● WHAT NEEDS TO BE DONE
The full listing, exactly as written and with no images, is the expected output.
☆ ☆ ☆
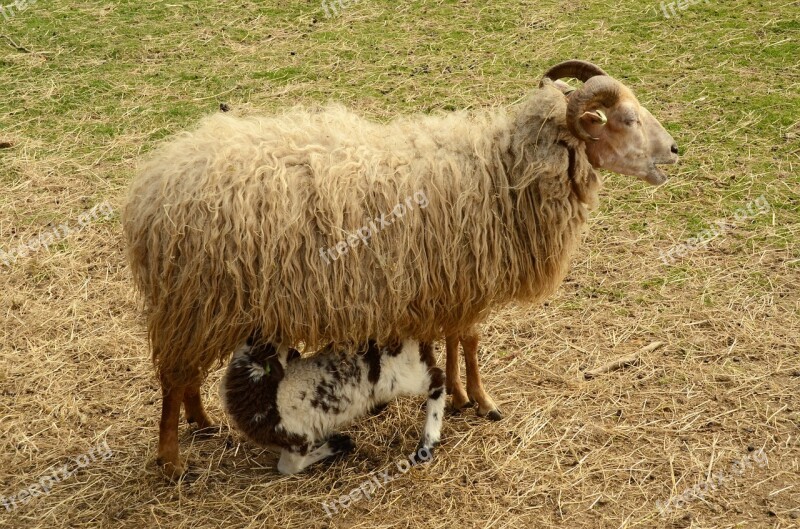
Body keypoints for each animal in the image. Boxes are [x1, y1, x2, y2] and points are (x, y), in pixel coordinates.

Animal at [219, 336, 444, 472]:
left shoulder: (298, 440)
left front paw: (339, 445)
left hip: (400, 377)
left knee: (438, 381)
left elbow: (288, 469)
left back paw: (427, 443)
☆ ☆ ☆
● RESPONSE
Body keypoints for each animal in the image. Boxes are [x1, y1, x2, y2] and points are (x, y), in pixel coordinates.

Animal at [219, 336, 444, 472]:
left shoulder: (298, 440)
left front paw: (339, 445)
left hip: (400, 377)
left knee: (438, 381)
left elbow: (288, 469)
left back paw: (427, 443)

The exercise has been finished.